Threading through the Holland Tunnel can stretch the strongest family fabric Tunnel vision ... Holland Tunnel is hard on harmony

March 24, 2001|By Rob Kasper

ORDINARILY this column does not offer marital advice. Today is an exception. If you want to test your marriage, try driving into New York City through the Holland Tunnel with your mate as navigator.

This has been a rite of spring my wife and I have attempted for the past four or five years. The experience has been well ... dramatic. We get lost, end up surrounded by kamikaze cabs, killer trucks and hordes of aggressive pedestrians. There is shouting in the front seat and, in the back seat, the kids get quiet.

We tried the Holland Tunnel again last week and almost pulled it off. We ended up going in the right direction but on the wrong street. We landed on a thoroughfare called Hudson Street, which, like many streets in the southern end of Manhattan, appears to have once been a footpath used by the original Dutch settlers of the island.

The good thing about Hudson Street is that it keeps its name for several blocks. This cannot be said for Ericcson Place, which is also known as Beach Street, and 6th Avenue, which travels under the name of Avenue of the Americas. More on them later.

Not that there is time to find or read the occasional street sign. When you emerge from the Holland Tunnel into a traffic circle in lower Manhattan, it is like coming through the rapids of a roaring Western Maryland river. Objects are swirling around you. By the time you figure out where you want to go, it is too late to get there. Just like shooting the rapids, you get your craft in position early and, when the excitement hits, you go with the flow.

Over the years "the flow" has plopped us in a variety of difficult spots, but we seem to have an attraction to Broome Street. This a perilous piece of pavement, because if you make a wrong move in this vicinity you can end up in the jaws of death; that is, back inside the Holland Tunnel headed back to New Jersey.

Do I exaggerate? Perhaps a bit. But that is because in order to get to the Holland Tunnel from Baltimore I have spent hours on the New Jersey Turnpike, an experience that distorts my view of the real world. For instance, as the Jersey Turnpike nears New York, it fans out to five lanes. Theoretically all these extra lanes are a good thing, because they help move traffic along. The trouble is that when you leave the turnpike and head for the Holland Tunnel, the road narrows to two lanes, but the natives continue to drive as if there are still five lanes.

The two legal lanes are treated as three lanes and the shoulders become the lands of derring-do. That is one reason I get so angry when, after being spit out of the Holland Tunnel, I appear to be headed back to Jersey. There are other reasons, too. There is the whole man-woman, husband-wife, pilot-navigator dynamic, a scenario that lends itself to a lot of "spirited discussion."

A few days before we left Baltimore I tried a tactic to cut down on our spirited discussions - and keep us from getting lost. I looked at maps. First I looked at a couple of foldout maps of Manhattan. These would be quite helpful if I were walking, or riding a subway into the city. But since I was foolhardy enough to be driving my family four-door into Gotham, these maps weren't for me. For instance, these maps tend to get fuzzy on which streets someone would take to free himself from the chaotic traffic circle outside the Holland Tunnel and venture to Washington Square Park, the nearby neighborhood where our friends reside.

> [Tasks to perform]
• A. In the column on driving through the Holland Tunnel, what other name does 6th Avenue go by?
• B. Please write out the stretch of the column from "We tried the" through "of the island.", swapping "footpath" for "trail".

> [Record set]
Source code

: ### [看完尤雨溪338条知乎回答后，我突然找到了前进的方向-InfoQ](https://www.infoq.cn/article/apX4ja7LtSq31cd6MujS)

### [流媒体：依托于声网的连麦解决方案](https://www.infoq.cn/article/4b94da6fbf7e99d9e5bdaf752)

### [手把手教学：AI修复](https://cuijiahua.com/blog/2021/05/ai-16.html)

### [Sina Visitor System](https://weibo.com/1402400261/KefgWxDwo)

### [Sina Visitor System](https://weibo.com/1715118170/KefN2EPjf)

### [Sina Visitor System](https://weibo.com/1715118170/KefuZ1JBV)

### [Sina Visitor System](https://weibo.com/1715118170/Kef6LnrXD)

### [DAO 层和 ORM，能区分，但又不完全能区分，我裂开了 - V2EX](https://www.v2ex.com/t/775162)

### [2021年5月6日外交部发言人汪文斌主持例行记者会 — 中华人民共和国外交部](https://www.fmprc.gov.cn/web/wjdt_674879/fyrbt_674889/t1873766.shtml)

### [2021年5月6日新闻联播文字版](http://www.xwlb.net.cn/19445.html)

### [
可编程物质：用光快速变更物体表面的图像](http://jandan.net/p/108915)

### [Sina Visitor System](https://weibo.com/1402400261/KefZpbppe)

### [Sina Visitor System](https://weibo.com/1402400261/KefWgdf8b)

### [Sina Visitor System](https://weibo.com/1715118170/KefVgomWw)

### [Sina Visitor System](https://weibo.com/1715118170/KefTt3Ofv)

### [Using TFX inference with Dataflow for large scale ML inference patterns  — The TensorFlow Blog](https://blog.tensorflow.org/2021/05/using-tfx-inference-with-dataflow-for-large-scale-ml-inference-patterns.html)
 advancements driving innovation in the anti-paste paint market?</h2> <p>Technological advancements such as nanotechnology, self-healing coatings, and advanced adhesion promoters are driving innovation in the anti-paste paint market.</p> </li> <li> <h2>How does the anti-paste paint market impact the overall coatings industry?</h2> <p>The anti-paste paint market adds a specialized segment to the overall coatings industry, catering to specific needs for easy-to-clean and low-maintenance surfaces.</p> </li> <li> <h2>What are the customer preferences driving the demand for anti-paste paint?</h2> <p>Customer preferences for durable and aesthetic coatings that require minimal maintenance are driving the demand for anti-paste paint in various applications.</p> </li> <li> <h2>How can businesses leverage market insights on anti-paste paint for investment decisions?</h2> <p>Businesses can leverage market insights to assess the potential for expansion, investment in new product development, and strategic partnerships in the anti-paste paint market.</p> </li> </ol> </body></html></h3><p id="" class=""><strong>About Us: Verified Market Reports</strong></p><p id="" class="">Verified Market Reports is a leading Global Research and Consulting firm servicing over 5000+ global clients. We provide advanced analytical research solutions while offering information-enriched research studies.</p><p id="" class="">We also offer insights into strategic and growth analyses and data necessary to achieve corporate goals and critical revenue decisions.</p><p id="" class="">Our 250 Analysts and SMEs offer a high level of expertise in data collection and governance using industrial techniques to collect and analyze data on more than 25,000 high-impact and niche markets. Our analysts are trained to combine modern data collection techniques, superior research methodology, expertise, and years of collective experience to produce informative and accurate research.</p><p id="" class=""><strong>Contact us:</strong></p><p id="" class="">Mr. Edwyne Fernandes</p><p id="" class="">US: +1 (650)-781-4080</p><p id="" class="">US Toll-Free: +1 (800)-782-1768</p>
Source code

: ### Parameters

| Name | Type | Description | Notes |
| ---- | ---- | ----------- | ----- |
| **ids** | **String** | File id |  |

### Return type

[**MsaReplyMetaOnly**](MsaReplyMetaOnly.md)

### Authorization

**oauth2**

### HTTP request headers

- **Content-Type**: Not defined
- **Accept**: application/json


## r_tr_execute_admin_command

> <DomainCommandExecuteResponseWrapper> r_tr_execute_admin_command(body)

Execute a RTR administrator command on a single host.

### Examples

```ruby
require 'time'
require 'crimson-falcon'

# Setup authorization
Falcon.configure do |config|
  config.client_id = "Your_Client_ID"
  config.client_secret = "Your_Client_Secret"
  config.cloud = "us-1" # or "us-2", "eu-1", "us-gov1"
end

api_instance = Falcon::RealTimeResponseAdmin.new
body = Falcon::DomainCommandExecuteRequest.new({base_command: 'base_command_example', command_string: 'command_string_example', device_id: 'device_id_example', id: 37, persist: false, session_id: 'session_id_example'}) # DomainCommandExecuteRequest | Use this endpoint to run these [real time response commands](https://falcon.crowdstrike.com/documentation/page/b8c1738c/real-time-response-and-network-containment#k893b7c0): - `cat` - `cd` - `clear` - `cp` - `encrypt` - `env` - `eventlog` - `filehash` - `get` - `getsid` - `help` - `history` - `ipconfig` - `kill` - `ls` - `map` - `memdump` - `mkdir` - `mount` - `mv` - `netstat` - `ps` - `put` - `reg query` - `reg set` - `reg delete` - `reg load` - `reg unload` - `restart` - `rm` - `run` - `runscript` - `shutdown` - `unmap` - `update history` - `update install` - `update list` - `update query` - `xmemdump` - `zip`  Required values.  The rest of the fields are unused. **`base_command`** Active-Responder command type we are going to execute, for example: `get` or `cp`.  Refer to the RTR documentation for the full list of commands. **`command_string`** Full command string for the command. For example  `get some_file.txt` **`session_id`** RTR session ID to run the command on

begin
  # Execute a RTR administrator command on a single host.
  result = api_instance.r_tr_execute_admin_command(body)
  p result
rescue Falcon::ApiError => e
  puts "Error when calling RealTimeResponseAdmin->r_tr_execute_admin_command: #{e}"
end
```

> [Solutions to the exercise]
• A. Avenue of the Americas.

• B.
We tried the Holland Tunnel again last week and almost pulled it off. We ended up going in the right direction but on the wrong street. We landed on a thoroughfare called Hudson Street, which, like many streets in the southern end of Manhattan, appears to have once been a trail used by the original Dutch settlers of the island.